Parece que o mercado cultural realmente retraiu, até pouco tempo atrás o Brasil era um local a margem de grandes eventos. Hoje fazemos parte da rota de shows internacionais, atualmente 70% das turnês mundiais passam pela terra do Pau Brasil, porem o momento parece não estar sendo o melhor para a realização de shows de grande porte.

Embora o mercado tenha crescido, ele cresceu no momento errado, por exemplo nesse ano tive o prazer de ir em três grandes shows aqui em São Paulo, produzido pela XYZ e foi visível notar que ainda tinha espaço para mais fãs.

Exemplos é oque não faltam, Lady Gaga fez até promoção para não ficar com o estádio vazio, o Kiss esteve em São Paulo no mês passado conseguiu reunir 25 mil pessoas, mas em outros tempos o numero foi bem superior, 40 mil pessoas no mesmo espaço ou seja houve um recuo de quase 50% no público.

Em breve teremos o show da Madonna, que não esta fugindo a regra, ainda existem ingressos para o espetáculo, tempos atrás a fila para á aquisição do ingresso era enorme e os mesmos acabavam quase que instantaneamente.

Mas oque ocorre no cenário musical? Parece que o brasileiro perdeu o interesse por grandes espetáculos internacionais!

Foi na América do Norte que se fizeram sentir os primeiros sintomas de que algo vai mal no reino do show biz. Em julho, o balanço do primeiro semestre de shows nos Estados Unidos e Canadá, ligava o sinal de alerta. Ali, apesar de se detectar que havia um crescimento do faturamento nos shows (de 1,2% sobre o mesmo período do ano anterior), o Pollstar detectara ter havido também queda de 9,4% no preço médio do ingresso (o mais baixo desde 2007).

Traduzindo em miúdos, o preço do ingresso recuou e mais cidades entraram na lista de turnês, os artistas hoje estão trabalhando mais para ganhar o mesmo que ganhavam em períodos atrás.

Isso tudo é sim um reflexo que o pior ainda não passou, no Brasil houve uma explosão de preços, mas infelizmente os rendimentos da população não acompanhou essa explosão.

Alguns especialistas dizem que esse fenômeno é uma espécie de ressaca, inclusive afirmam que dificilmente todos os ingressos são vendidos e que é absolutamente normal em locais grandes a existência de lugares vagos. Fica uma questão, pra que fazer um espetáculo em um lugar que cabem 80 mil pessoas, sabendo que só irão 40 mil?

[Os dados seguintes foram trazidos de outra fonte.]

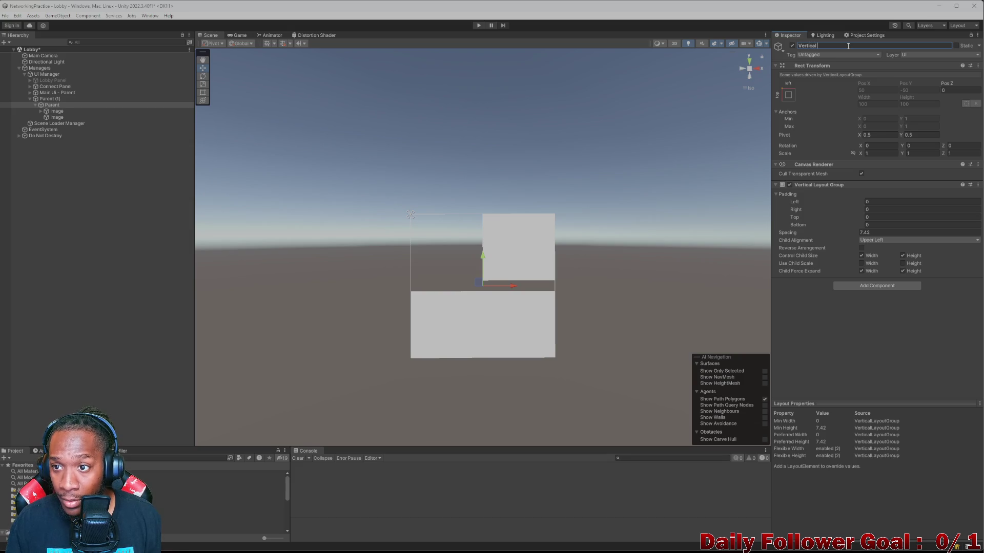
{"action": "type", "text": "yout FG"}
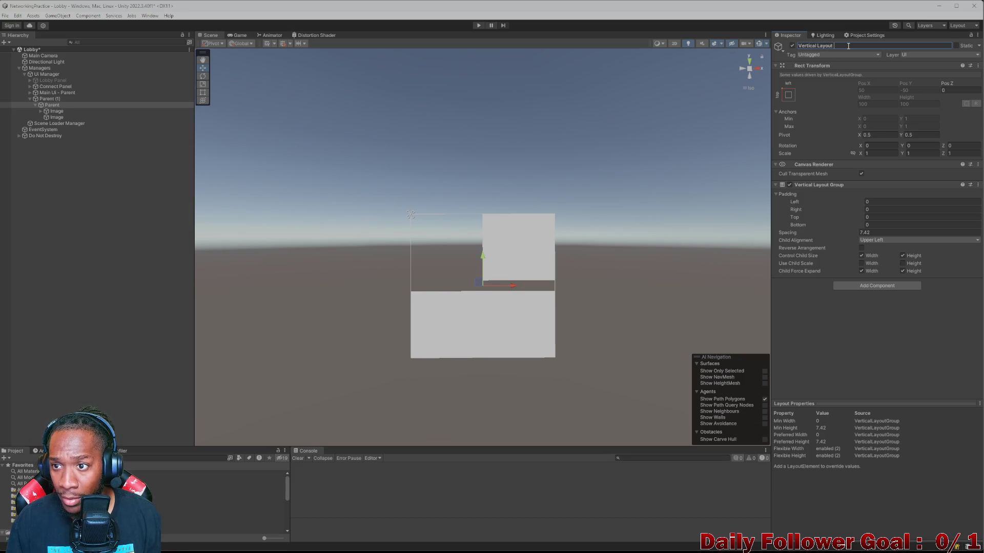
{"action": "key", "text": "BackSpace"}
{"action": "key", "text": "BackSpace"}
{"action": "type", "text": "Group"}
{"action": "key", "text": "Return"}
Step: Rename the outer copy from 'Parent (1)' to 'Parent'
{"action": "left_click", "coordinate": [62, 99]}
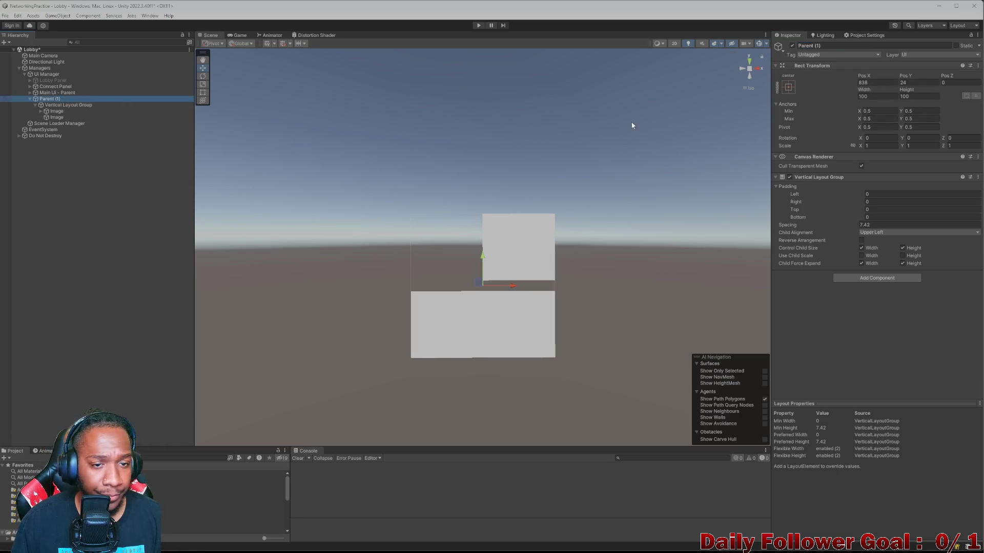
{"action": "left_click", "coordinate": [875, 48]}
{"action": "key", "text": "BackSpace"}
{"action": "key", "text": "BackSpace"}
{"action": "key", "text": "BackSpace"}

A melhor resposta para as empresas do setor é escutar o mercado, além da alta nos preços é preciso ressaltar o alto custo em grandes eventos na cidade, o taxi é caríssimo, a segurança é precária, alimentação péssima e cara! São alguns fatores que desanimam o espectador.

Quem sabe ocorrendo uma melhora conjuntural, as casas não começam a lotar novamente!